40 CFR Appendix B to Part 434  Baseline Determination and Compliance Monitoring for Preexisting Discharges at Remining Operations
a. This appendix presents the procedures to be used for establishing effluent limitations for preexisting discharges at coal remining operations, in accordance with the requirements set forth in subpart G; Coal Remining. The requirements specify that pollutant loadings of total iron, total manganese, total suspended solids, and net acidity in preexisting discharges shall not exceed baseline pollutant loadings. The procedures described in this appendix shall be used for determining sitespecific, baseline pollutant loadings, and for determining whether discharge loadings during coal remining operations have exceeded the baseline loading. Both a monthly (singleobservation) procedure and an annual procedure shall be applied, as described below.
b. In order to sufficiently characterize pollutant loadings during baseline determination and during each annual monitoring period, it is required that at least one sample result be obtained per month for a period of 12 months.
c. Calculations described in this appendix must be applied to pollutant loadings. Each loading value is calculated as the product of a flow measurement and pollutant concentration taken on the same date at the same discharge sampling point, using standard units of flow and concentration (to be determined by the permitting authority). For example, flow may be measured in cubic feet per second, concentration in milligrams per liter, and the pollutant loading could be calculated in pounds per year.
d. Accommodating Data Below the Maximum Daily Limit at subpart C of this part. In the event that a pollutant concentration in the data used to determine baseline is lower than the daily maximum limitation established in subpart C of this part for active mine wastewater, the statistical procedures should not establish a baseline more stringent than the BPT and BAT effluent standards established in subpart C of this part. Therefore, if the total iron concentration in a baseline sample is below 7.0 mg/L, or the total manganese concentration is below 4.0 mg/L, the baseline sample concentration may be replaced with 7.0 mg/L and 4.0 mg/L, respectively, for the purposes of some of the statistical calculations in this appendix B. The substituted values should be used for all methods in this appendix B with the exception of the calculation of the interquartile range (R) in Method 1 for the annual trigger (Step 3), and in Method 2 for the single observation trigger (Step 3). The interquartile range (R) is the difference between the quartiles M−1 and M1; these values should be calculated using actual loadings (based on measured concentrations) when they are used to calculate R. This should be done in order to account for the full range of variability in the data.
Two alternative methods are provided for calculating a singleobservation trigger. One method must be selected and applied by the permitting authority for any given remining permit.
(1) Count the number of baseline observations taken for the pollutant of interest. Label this number n. In order to sufficiently characterize pollutant loadings during baseline determination and during each annual monitoring period, it is required that at least one sample result be obtained per month for a period of 12 months.
(2) Order all baseline loading observations from lowest to highest. Let the lowest number (minimum) be x(1), the next lowest be x(2), and so forth until the highest number (maximum) is x(n).
(3) If fewer than 17 baseline observations were obtained, then the single observation trigger (L) will equal the maximum of the baseline observations (x(n)).
(4) If at least 17 baseline observations were obtained, calculate the median (M) of all baseline observations:
Instructions for calculation of a median of n observations:
If n is odd, then M equals x(n/2 + 1/2).
For example, if there are 17 observations, then M = X(17/2 + 1/2) = x(9), the 9th highest observation.

**DATA ENTRIES**.
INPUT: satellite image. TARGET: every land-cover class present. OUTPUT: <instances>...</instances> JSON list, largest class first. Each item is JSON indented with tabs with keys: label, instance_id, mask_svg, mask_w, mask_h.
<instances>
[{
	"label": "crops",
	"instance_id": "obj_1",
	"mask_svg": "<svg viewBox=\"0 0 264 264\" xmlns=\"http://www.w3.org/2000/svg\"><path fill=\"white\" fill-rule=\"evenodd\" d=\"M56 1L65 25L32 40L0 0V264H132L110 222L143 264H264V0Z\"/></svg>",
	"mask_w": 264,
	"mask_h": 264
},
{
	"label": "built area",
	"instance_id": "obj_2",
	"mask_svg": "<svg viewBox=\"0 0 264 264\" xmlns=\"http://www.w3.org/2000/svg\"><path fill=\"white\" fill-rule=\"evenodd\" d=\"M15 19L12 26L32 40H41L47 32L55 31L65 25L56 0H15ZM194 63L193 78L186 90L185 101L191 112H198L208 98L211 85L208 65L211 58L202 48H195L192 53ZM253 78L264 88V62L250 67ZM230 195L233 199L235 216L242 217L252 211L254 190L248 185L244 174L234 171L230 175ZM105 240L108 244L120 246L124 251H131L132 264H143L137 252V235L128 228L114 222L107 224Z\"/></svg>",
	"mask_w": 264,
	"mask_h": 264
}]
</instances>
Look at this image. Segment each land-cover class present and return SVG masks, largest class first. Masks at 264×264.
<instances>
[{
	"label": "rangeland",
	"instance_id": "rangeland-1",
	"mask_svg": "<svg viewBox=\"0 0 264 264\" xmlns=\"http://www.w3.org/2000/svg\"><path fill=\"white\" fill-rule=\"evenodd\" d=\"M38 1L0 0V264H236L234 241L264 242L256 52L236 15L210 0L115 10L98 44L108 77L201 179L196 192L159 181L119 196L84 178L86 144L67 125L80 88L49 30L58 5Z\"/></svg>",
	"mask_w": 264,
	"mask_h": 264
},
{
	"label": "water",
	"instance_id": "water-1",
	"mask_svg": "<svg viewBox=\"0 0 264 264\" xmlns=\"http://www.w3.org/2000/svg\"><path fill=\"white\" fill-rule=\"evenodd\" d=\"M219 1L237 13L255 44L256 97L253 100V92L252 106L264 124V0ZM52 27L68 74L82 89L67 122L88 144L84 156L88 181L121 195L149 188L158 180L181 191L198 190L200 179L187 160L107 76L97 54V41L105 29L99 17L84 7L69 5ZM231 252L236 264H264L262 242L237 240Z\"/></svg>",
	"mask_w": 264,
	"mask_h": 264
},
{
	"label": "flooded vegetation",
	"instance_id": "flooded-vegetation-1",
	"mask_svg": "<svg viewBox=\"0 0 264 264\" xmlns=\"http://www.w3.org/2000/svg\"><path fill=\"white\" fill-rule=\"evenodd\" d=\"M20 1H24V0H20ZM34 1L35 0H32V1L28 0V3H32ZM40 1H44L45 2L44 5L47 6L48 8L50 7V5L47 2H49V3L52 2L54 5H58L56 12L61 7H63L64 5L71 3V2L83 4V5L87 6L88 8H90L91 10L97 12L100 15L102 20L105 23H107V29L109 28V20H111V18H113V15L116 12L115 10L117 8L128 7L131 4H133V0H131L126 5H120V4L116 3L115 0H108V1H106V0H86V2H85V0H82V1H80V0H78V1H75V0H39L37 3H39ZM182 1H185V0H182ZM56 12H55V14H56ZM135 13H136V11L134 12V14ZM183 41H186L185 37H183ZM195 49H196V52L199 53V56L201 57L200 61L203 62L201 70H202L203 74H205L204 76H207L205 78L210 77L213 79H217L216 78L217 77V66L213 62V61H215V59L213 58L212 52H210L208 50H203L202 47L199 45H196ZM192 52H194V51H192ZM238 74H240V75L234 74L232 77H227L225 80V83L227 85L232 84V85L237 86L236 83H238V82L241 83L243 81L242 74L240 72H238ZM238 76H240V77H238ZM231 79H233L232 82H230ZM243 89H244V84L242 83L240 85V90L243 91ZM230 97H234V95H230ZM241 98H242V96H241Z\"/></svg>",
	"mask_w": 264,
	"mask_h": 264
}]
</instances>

**REQUIRED WORK**.
**A.** Pull out each line of the records that contains the word "largest". Uppercase and lowercase count as different.
**B.** Carry the remining baseline appendix forward from its last sentence.

**THE RESPONSES**.
**A.**
INPUT: satellite image. TARGET: every land-cover class present. OUTPUT: <instances>...</instances> JSON list, largest class first. Each item is JSON indented with tabs with keys: label, instance_id, mask_svg, mask_w, mask_h.
Look at this image. Segment each land-cover class present and return SVG masks, largest class first. Masks at 264×264.

**B.**
If n is even, then M equals 0.5 * (x(n/2) + x(n/2 + 1)).
For example, if there are 18 observations, then M equals 0.5 multiplied by the sum of the 9th and 10th highest observations.
(a) Next, calculate M1 as the median of the subset of observations that range from the calculated M to the maximum x(n); that is, calculate the median of all x larger than or equal to M.
(b) Next, calculate M2 as the median of the subset of observations that range from the calculated M1 to x(n) ; that is, calculate the median of all x larger than or equal to M1.
(c) Next, calculate M3 as the median of the subset of observations that range from the calculated M2 to x(n) ; that is, calculate the median of all x larger than or equal to M2.
(d) Finally, calculate the single observation trigger (L) as the median of the subset of observations that range from the calculated M3 to x(n).
When subsetting the data for each of steps 3a3d, the subset should include all observations greater than or equal to the median calculated in the previous step. If the median calculated in the previous step is not an actual observation, it is not included in the new subset of observations. The new median value will then be calculated using the median procedure, based on whether the number of points in the subset is odd or even.
(5) Method for applying the single observation trigger (L) to determine when the baseline level has been exceeded
If two successive monthly monitoring observations both exceed L, immediately begin weekly monitoring for four weeks (four weekly samples).
(a) If three or fewer of the weekly observations exceed L, resume monthly monitoring
(b) If all four weekly observations exceed L, the baseline pollution loading has been exceeded.
(1) Follow Method 1 above to obtain M1 (the third quartile, that is, the 75th percentile).
(2) Calculate M−1 as the median of the baseline data which are less than or equal to the sample median M.
(3) Calculate interquartile range, R = (M1 − M−1).
(4) Calculate the single observation trigger L as
(5) If two successive monthly monitoring observations both exceed L, immediately begin weekly monitoring for four weeks (four weekly samples).
(a) If three or fewer of the weekly observations exceed L, resume monthly monitoring
(b) If all four weekly observations exceed L, the baseline pollution loading has been exceeded.
(1) Calculate M and M1 of the baseline loading data as described above under Method 1 for the single observation trigger.
(2) Calculate M−1 as the median of the baseline data which are less than or equal to the sample median M.
(3) Calculate the interquartile range, R = (M1 − M−1).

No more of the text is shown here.